Is Electrifying the Car Industry Worth It? 


Cyrus Bokaie, Contributor

Transportation accounts for 16% of all global greenhouse gas emissions. With the growing issue of climate change, there has been an amplified focus to lower this number with the hope of saving our planet for future generations. One of the most popular potential solutions is to switch from fossil fuels to electricity as means to power our cars, and do this for transportation as a whole. Though widely accepted, this proposed solution presents many issues that have so far remained unresolved. 

While using electricity does not create any emissions as opposed to an internal combustion engine, this is not to say that it goes without a carbon footprint. This is due to the fact that power plants burn fossil fuels and coal to create electricity. As stated by, 61% of electricity is made by burning fossil fuels and coal. With this in mind, internal combustion engine(ICE) cars convert just 12-30% of the energy contained in the fossil fuels to mechanical processes, while electric vehicles(EV) cars can convert 80% of the energy provided into movement. At surface level, this debunks the claim that electric cars are worse than gasoline cars, but the issue is far more complex. 

The main portion of carbon emitted from EV’s is the result of extracting raw materials from the earth needed to produce batteries and other components. To produce an electric vehicle, it emits roughly double what the average gas power car emits, between 14 and 7 metric tons of carbon respectively, sometimes reaching 18 metric tons for larger vehicles such as the infamous Tesla Model X. And while ICE cars produce more metric tons of C02 over their lifespan, with an average of 57 metric tons–29 metric tons more than the average EV–this information is presented in a deceiving manner. In reality, the average ICE car, if maintained properly, lasts far longer than an EV, achieving an average of 200,000 miles, compared to an EV’s average of 150,000 miles before the battery loses carrying capacity. And to further level the playing field, according to, the European Union set quotas requiring at least 45% of a car batterys to be recyclable by the time they’re replaced. To meet these quotas, electric vehicle companies are “prematurely taking out batteries from EV’s,” further decreasing the lifespan of electric vehicles. With this figure in mind, EVs’ lifetime emissions are still better than their ICE counterparts, but far more comparable. 
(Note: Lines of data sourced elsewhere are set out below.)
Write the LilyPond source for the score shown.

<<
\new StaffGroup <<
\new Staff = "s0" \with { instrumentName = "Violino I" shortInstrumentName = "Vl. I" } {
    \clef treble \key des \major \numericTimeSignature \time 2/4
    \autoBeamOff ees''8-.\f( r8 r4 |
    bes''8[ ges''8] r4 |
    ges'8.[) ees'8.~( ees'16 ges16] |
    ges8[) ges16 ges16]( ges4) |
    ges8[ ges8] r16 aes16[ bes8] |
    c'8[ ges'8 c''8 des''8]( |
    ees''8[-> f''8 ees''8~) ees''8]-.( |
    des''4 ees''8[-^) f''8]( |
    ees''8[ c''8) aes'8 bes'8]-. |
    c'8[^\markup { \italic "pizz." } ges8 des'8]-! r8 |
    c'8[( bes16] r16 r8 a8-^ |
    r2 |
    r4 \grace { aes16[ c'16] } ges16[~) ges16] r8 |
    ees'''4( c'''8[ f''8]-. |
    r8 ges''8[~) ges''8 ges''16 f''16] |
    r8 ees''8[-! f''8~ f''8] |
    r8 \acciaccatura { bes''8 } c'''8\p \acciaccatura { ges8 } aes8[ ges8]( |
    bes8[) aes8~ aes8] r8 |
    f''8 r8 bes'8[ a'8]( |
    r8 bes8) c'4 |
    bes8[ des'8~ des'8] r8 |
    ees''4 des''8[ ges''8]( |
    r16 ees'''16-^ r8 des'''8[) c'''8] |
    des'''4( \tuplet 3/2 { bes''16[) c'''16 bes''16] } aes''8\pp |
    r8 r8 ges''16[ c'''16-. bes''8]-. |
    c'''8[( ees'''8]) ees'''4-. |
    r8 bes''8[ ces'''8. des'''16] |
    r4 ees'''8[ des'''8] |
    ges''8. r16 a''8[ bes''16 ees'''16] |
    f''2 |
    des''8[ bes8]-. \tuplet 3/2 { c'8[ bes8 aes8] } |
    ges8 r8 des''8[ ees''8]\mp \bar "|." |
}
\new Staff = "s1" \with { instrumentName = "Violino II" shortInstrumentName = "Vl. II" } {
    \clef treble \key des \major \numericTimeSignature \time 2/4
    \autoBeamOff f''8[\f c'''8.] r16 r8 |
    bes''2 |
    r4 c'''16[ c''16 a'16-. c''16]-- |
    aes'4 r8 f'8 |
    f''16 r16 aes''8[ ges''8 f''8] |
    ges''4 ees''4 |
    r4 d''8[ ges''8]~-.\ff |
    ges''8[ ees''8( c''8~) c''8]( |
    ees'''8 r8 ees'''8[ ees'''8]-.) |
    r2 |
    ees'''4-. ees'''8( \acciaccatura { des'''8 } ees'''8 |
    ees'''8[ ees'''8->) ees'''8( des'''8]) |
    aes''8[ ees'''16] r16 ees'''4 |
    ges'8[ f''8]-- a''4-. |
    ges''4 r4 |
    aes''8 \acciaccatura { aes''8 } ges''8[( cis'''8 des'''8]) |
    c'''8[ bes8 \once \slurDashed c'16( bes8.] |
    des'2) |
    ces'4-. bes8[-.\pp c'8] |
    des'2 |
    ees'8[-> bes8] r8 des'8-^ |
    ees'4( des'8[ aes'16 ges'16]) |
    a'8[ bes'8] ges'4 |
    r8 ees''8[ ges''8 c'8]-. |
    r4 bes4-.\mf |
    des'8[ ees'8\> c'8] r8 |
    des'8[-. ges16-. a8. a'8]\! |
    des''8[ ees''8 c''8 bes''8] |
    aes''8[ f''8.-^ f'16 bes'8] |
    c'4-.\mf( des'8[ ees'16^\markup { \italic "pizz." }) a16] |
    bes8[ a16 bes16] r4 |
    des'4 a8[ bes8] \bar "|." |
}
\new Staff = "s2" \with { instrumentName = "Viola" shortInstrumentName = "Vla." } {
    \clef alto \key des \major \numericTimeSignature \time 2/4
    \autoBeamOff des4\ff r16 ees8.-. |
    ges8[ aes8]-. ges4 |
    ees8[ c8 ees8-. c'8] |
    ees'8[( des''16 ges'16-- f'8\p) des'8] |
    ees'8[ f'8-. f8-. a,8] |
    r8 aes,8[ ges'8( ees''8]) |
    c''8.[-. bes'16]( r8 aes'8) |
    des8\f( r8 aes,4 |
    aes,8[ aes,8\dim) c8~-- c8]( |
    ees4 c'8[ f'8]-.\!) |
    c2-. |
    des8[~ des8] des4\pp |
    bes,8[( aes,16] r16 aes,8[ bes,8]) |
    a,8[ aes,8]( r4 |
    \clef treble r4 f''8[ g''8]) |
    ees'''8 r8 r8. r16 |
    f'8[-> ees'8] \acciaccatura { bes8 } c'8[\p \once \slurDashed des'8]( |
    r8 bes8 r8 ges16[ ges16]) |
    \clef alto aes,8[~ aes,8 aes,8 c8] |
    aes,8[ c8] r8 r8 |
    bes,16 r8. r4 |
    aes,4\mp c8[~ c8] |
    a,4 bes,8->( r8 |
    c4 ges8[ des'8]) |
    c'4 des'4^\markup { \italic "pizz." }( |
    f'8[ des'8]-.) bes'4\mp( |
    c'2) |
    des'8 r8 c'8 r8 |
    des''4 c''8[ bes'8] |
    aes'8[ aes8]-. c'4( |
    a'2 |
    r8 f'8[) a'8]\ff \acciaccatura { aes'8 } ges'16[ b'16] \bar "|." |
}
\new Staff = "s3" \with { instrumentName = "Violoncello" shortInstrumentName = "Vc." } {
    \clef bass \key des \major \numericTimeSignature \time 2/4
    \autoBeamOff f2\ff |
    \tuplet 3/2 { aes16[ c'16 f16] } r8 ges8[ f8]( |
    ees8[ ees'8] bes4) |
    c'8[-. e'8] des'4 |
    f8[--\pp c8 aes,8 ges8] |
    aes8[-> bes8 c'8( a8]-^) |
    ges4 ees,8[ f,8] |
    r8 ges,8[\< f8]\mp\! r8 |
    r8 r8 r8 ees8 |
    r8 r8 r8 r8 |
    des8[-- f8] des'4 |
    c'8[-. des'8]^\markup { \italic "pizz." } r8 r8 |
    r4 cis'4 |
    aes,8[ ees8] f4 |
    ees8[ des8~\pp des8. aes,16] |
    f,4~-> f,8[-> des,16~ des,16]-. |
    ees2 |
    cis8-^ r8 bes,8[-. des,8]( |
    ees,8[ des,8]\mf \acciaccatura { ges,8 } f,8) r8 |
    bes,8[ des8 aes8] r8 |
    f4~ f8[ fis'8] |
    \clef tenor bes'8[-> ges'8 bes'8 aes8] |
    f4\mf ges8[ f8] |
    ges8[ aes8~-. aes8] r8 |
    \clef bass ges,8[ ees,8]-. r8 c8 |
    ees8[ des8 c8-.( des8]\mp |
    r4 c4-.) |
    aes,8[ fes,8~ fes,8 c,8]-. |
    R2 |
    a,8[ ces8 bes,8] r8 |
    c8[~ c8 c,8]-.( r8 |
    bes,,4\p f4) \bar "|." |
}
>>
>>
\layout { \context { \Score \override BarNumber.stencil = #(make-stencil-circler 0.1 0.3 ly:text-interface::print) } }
The decreased emissions for electric vehicles comes at a cost that receives far less publicity than deserved. To produce EV batteries, there is a plethora of metals and minerals needed, including cobalt, lithium, nickel, manganese, and many others. explains how this relates to the environment; “we will need at least 30 times as much lithium, nickel, and other key minerals to meet global climate targets by 2040.” Extracting these materials from the earth is a ghastly process that has yet to be improved. Lithium is oftentimes extracted from poorer countries, such as Argentina, Chile, and Bolivia, which use child labor and infringe upon human rights violations as means to get lithium. There are also many indirect effects of mining these minerals that result in soil degradation, water shortage, biodiversity loss, and damage to the ecosystems greatly affecting the indigenous people of these less developed nations. 

Electric vehicles in their current state should not be perceived as the end all be all solution, but with time comes innovation, and technology improving almost every aspect of EV’s are being worked on all over the globe. Electric car companies boast new feats in engineering not only making electric cars more practical for the average consumer, but our planet too. Alternative transportation, such as hydrogen cars, could become commonplace in the future. Carbon dioxide removal, a process in its early stages, can capture carbon dioxide from the air to make fuel, allowing us to remain carbon neutral and keep our beloved internal combustion engines on the road. The future that lies ahead remains unclear, but mankind will continue to innovate to reach a solution for the growing environmental crisis one way or another. 

The most environmentally friendly thing that you can do as a consumer is to continue to drive whatever car you are currently driving, so long as it gets fair gas mileage and meets emissions standards. If you are in need of a new car and it no longer makes sense to continue fixing your old vehicle, consider buying a used, preferably hybrid car with high gas mileage. Hybrid vehicles get extremely high gas mileage, while containing batteries 1/10th the size of standard electric vehicles. Other alternatives, such as hydrogen cars, might be a worthy investment, with them boasting true carbon neutrality and being generally cheaper than their EV counterparts. Unfortunately, with a lack of fuel cell charging stations across the country, attaining one is unrealistic for most consumers. Fortunately, California contains over half of the 107 fuel cell stations across America, making hydrogen cars feasible for locals in the state.